As for taking significant risk-sometimes you have to do that to stay alive. What if Boeing had thought that either the 707 or 747 designs were too risky? Boeing had considerable experiance with jet bombers and large aircraft that made them feel that techonoligically, both airplanes were possible. When it came to the sales end of the business, they looked at their estimates and took the leap of faith. Aversion to reasonable risk creates stagnation.
"When a man runs on railroads over half of his lifetime he is fit for nothing else-and at times he don't know that."
AR1300 From Argentina, joined Feb 2005, 1750 posts, RR: 2
Reply 6, posted (10 years 6 months 2 weeks 2 days 13 hours ago) and read 4152 times:
Quoting TrappedInMKG (Reply 3): First of all, the tail of the A300 is composite, and that's a pretty big structure. If there were major problems with this, I would think we would have known by now.
Ask AA or Air Transat about this.They know a lot about A300/10 and tails and how safe it is and stuff. (Those accidents had nothing to do with the material per se, if I'm not mistaking, they were due to the pilot's fault.At least with the AA one.)
PPVRA From Brazil, joined Nov 2004, 9059 posts, RR: 37
Reply 7, posted (10 years 6 months 2 weeks 2 days 12 hours ago) and read 4111 times:
Quoting Hawker (Thread starter): Have large composite sections been used previously in airliners, with the repeated pressurisation and landing cycles over a period of years, to demonstrate their durability?

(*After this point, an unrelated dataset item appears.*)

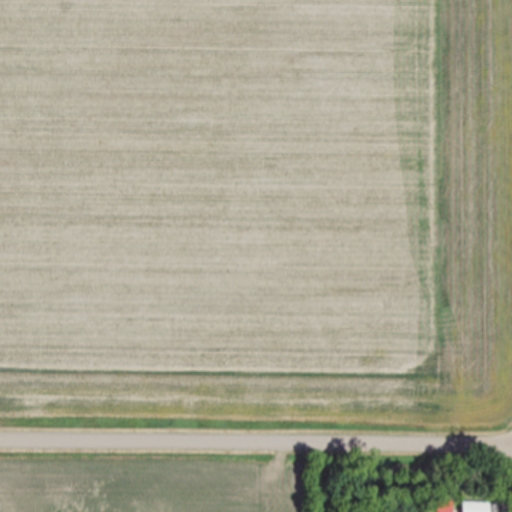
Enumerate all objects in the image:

The B-2, built by Boeing. Plus numerous other military aircraft make extensive use of these materials.
BTW, it's not really a "plastic," it's a fiber, much more than just a plastic. Think kevlar (although Boeing isn't using any kevlar), they bullet proof everything with it nowadays.
With the little I know about these materials, I would feel safer in a composite aircraft then in a metal one.
"If goods do not cross borders, soldiers will" - Frederic Bastiat
Milan320 From Canada, joined Jan 2005, 873 posts, RR: 11
Reply 8, posted (10 years 6 months 2 weeks 2 days 12 hours ago) and read 4077 times:
In that case, could someone englighten me on the apparent problems that the Mitsubishi built wing for the F-22, I believe, has had? I've read numerous times that cracks have been found in the composite wing, and it's Mitsubishi that's producing the wing for the 787 isn't it??
N766UA From United States of America, joined Jul 1999, 8648 posts, RR: 23
Reply 11, posted (10 years 6 months 2 weeks 2 days 5 hours ago) and read 3887 times:
Quoting TrappedInMKG (Reply 3): First of all, the tail of the A300 is composite, and that's a pretty big structure
I wouldn't use the A300 tail as a positive example, given 2 incidents in recent years which have brought up serious questions about that particular empenage. However, Boeing's got alot of experiance building airplanes. If they think composites have come of age and it's time to build a jetliner out of them, then I'm willing to bet my life it's 100% safe. Boeing won't go about gambling people's lives just to have an edge in marketing.